▶ Tasks for this exercise:
1/ From the passage on being a little bit in the way, list every group of people that the writer says this situation is more typical of.
2/ Transcribe the passage on being a little bit in the way from "A little bit" up to and including "such peripheral persons.".
3/ Write the next part of the passage on being a little bit in the way, picking up after its final sentence.

▶ Source extract:
· · ·
A little bit in the way
Many people, of course, either through a mis-fit in a family situation or by advancing age, become the slightly awkward one in a social/familial nexus: the peculiar aunt or uncle who doesn't quite fit in, who has their amusing side, but really is just a bit in the way at times. I guess this is more typical of gay men and lesbians, especially those who aren't in a relationship – I wonder if that's one of the most powerful arguments for a relationship? – and of course also of aging parents who are now alone, sisters who never got married, and other such peripheral persons.
· · ·
▶ Data entries:
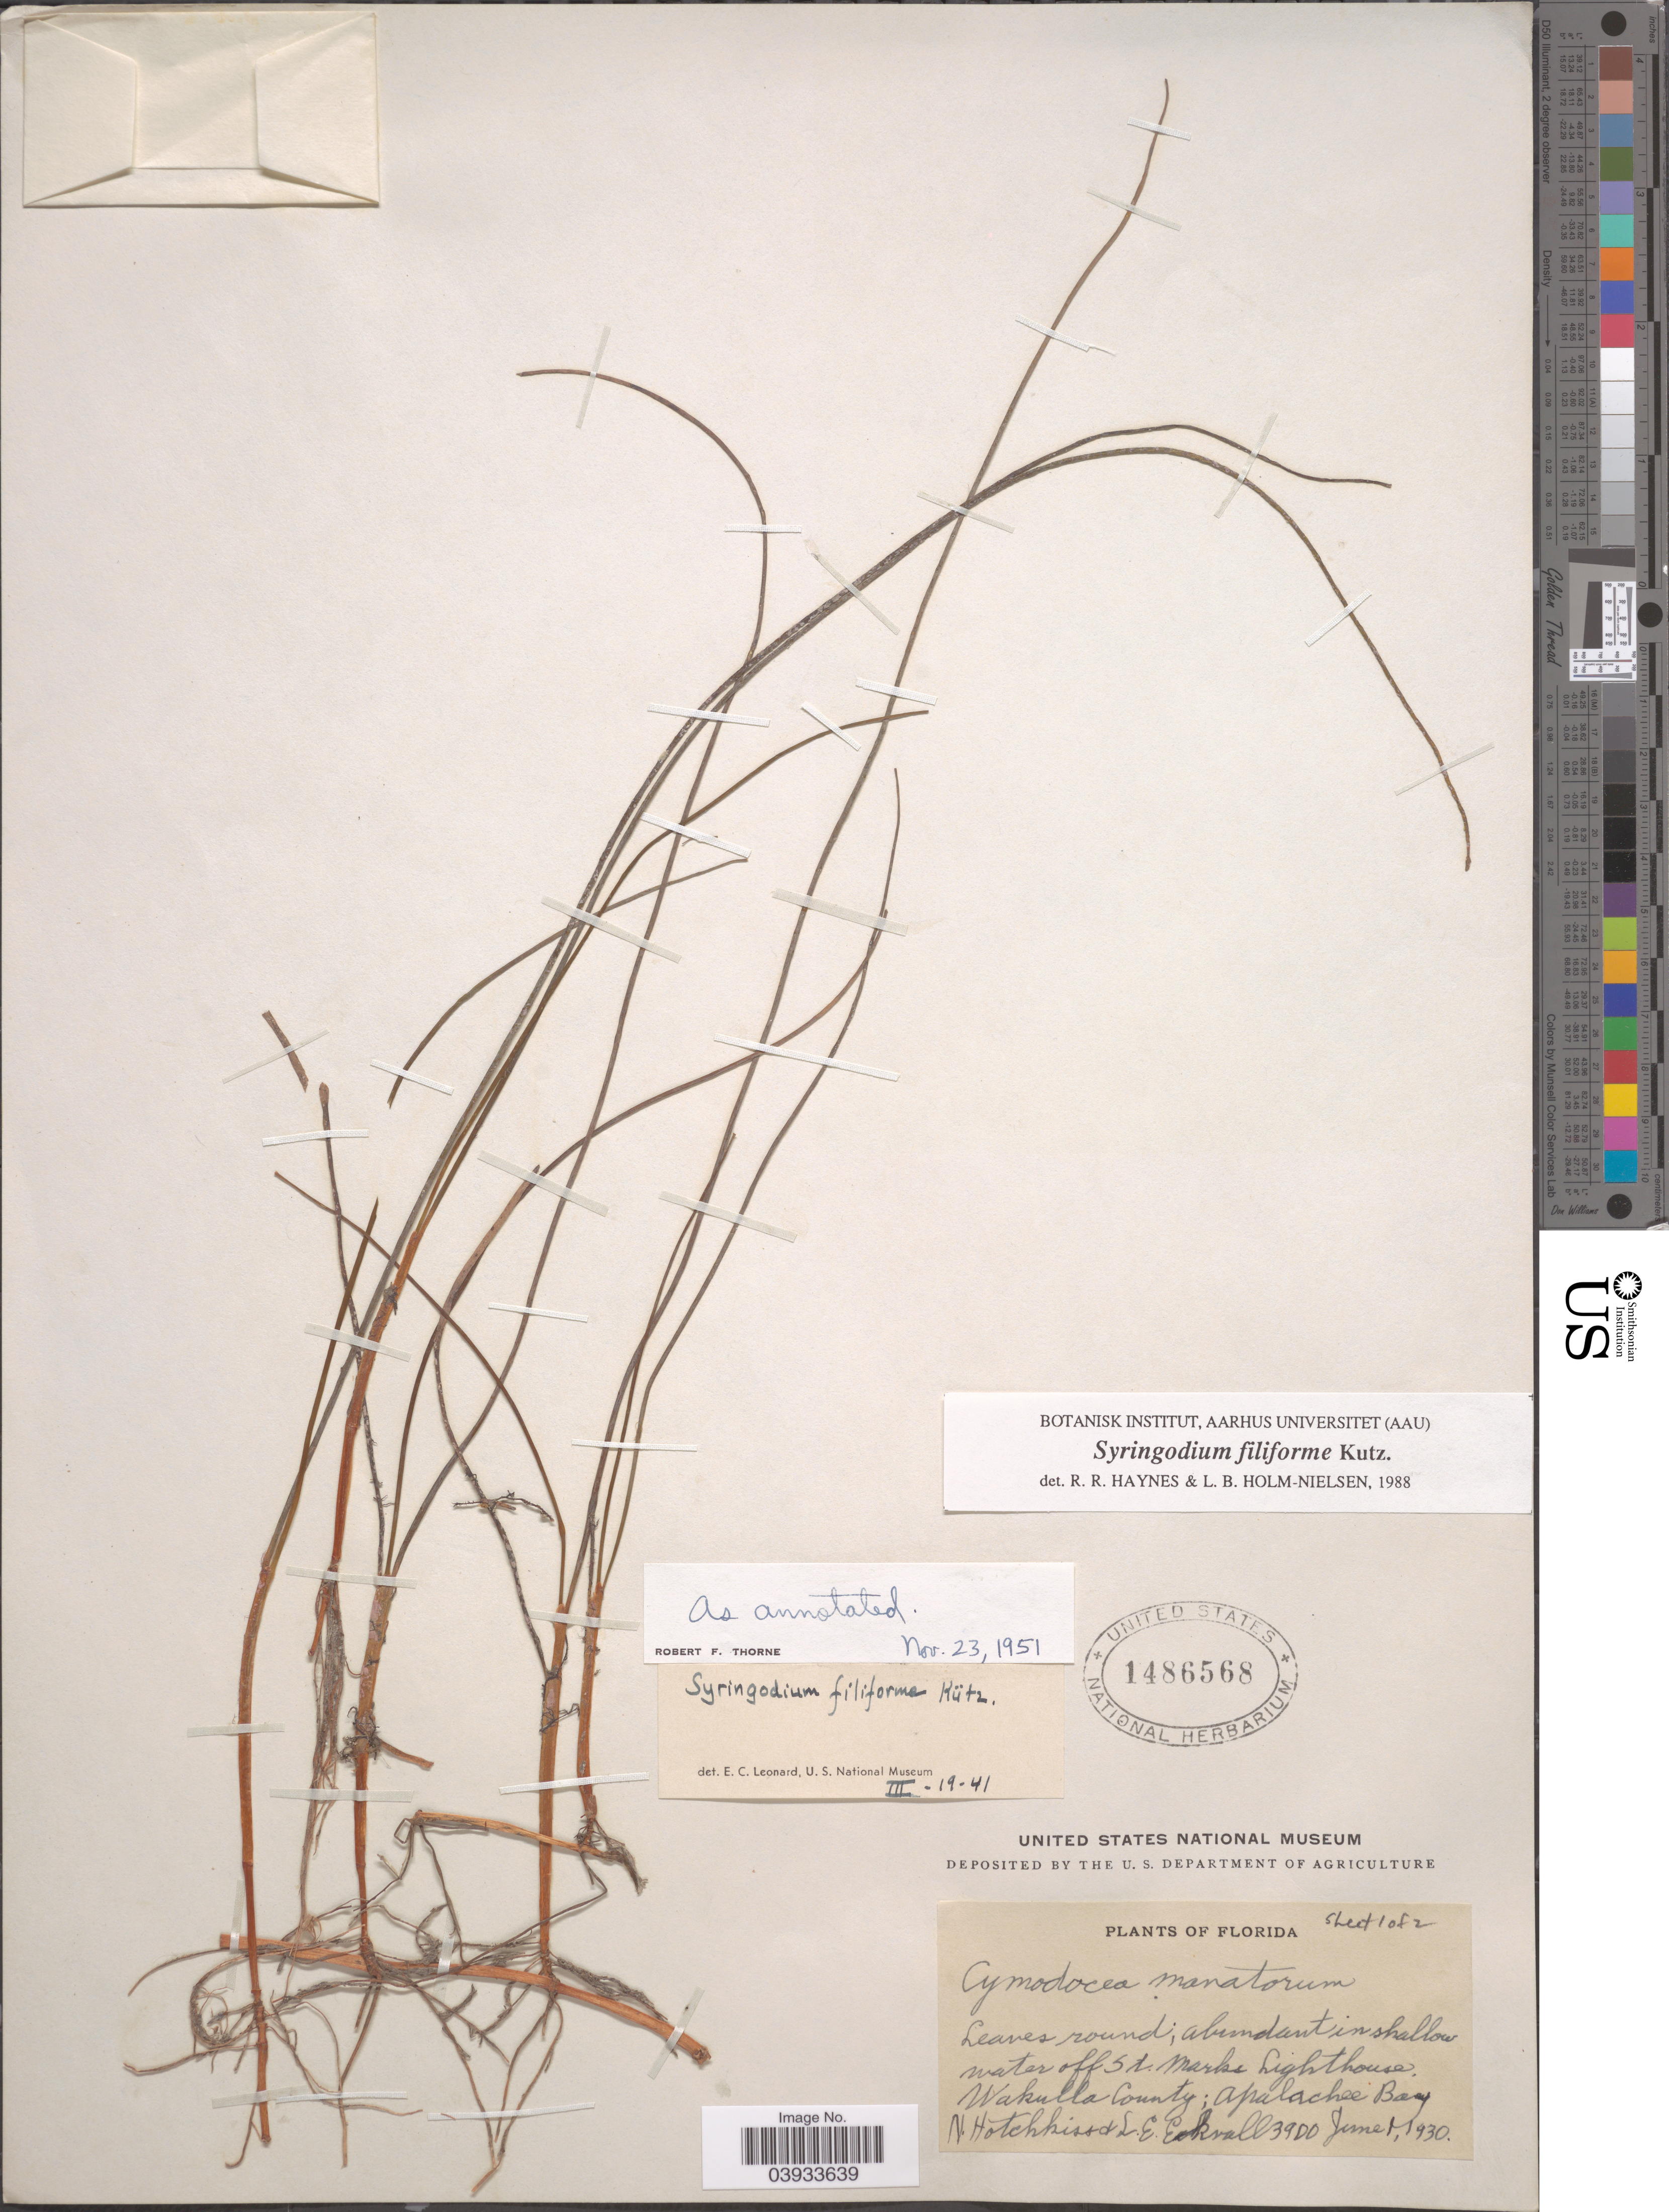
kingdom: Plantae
· · ·
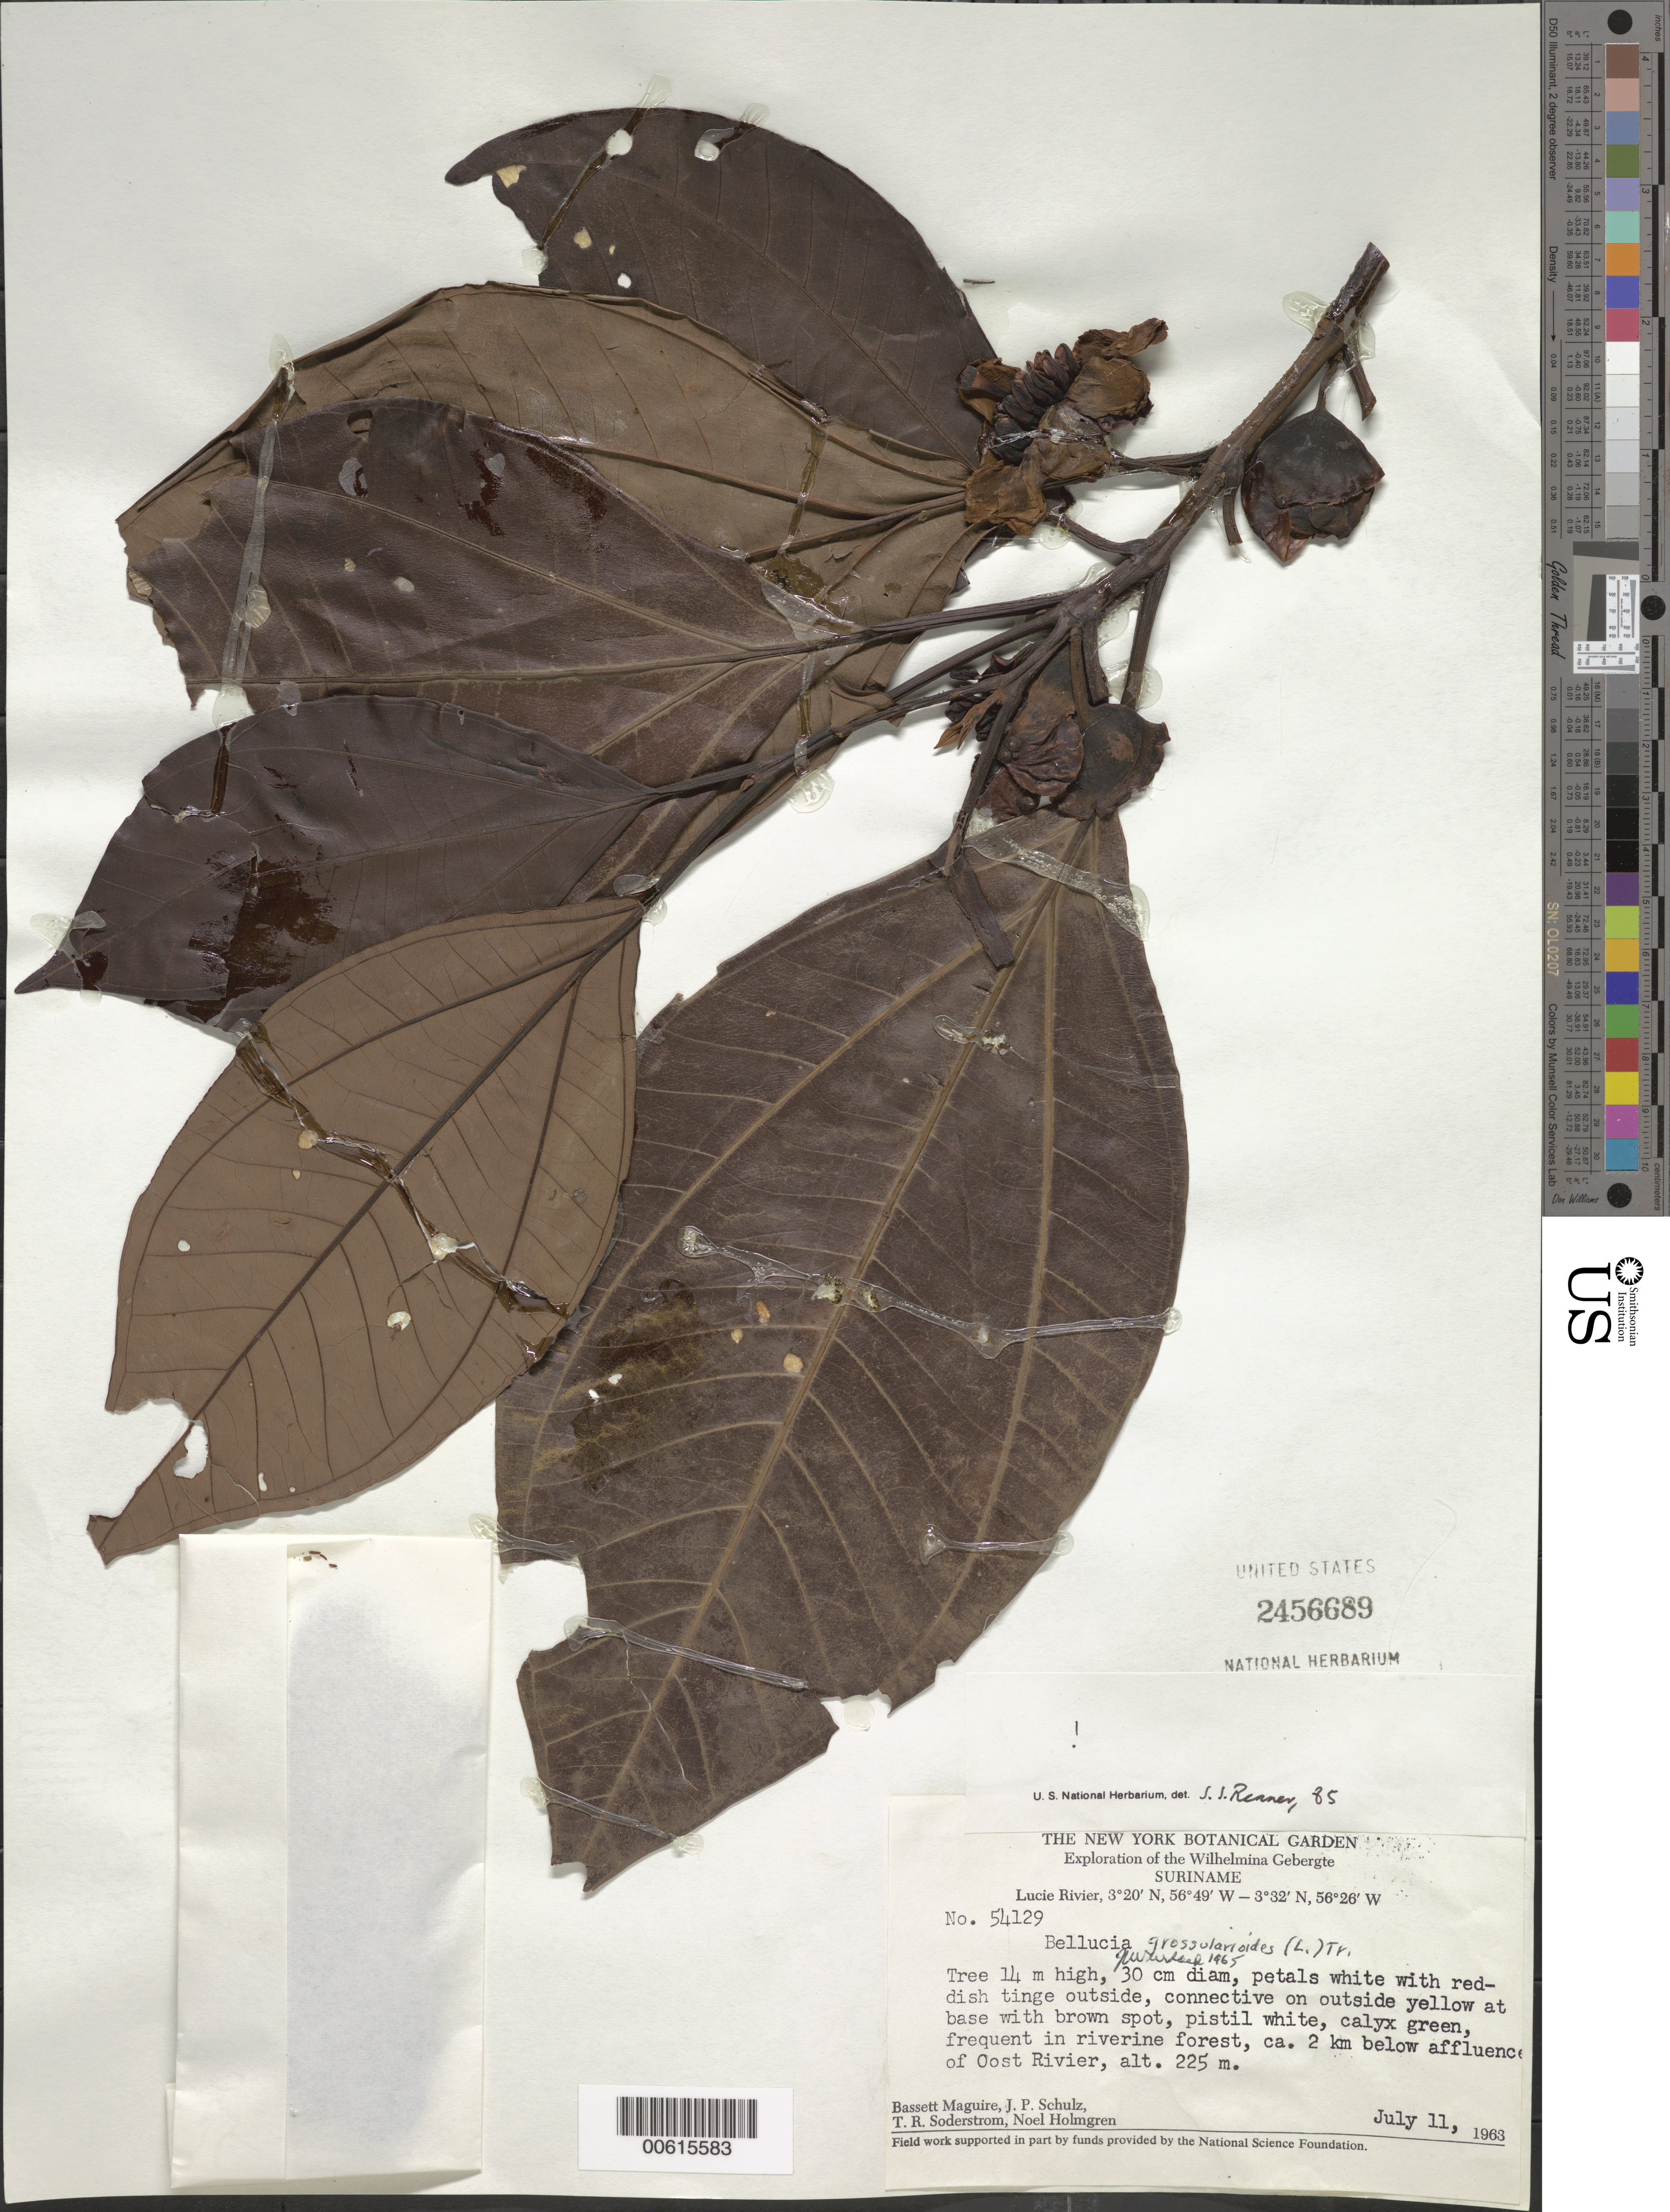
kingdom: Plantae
· · ·
▶ Answers given:
1/
- Gay men and lesbians, especially those who aren't in a relationship
- Aging parents who are now alone
- Sisters who never got married

2/
A little bit in the way
Many people, of course, either through a mis-fit in a family situation or by advancing age, become the slightly awkward one in a social/familial nexus: the peculiar aunt or uncle who doesn't quite fit in, who has their amusing side, but really is just a bit in the way at times. I guess this is more typical of gay men and lesbians, especially those who aren't in a relationship – I wonder if that's one of the most powerful arguments for a relationship? – and of course also of aging parents who are now alone, sisters who never got married, and other such peripheral persons.

3/
It is fairly unhappy-making, if not entirely a surprise, to see that status settling over one's life: people are happy to see you, up to a point; you are dismissed or forgotten occasionally, but not in any big way of course. It's just that there is no convenient group to fit you into, no comfortable track for you to travel – you become a bit of a burden, a bit of a problem, a bit of an exasperation. They don't want to include you in everything – there are people you, well, just wouldn't fit in with, places you probably don't want to come along to, really. And from your side, you realize you're talking too much, asking for too much attention: after a certain amount of isolation, one reacts with too much eagerness, too much neediness, and that makes it even harder for others. People can't help, even when they have great affection for you, obliquely expressing their impatience about all of this: you get dismissed or sidestepped, there are small barbs of mockery and distancing, there is the subtle expression of an evidently understandable desire to get you out of the way.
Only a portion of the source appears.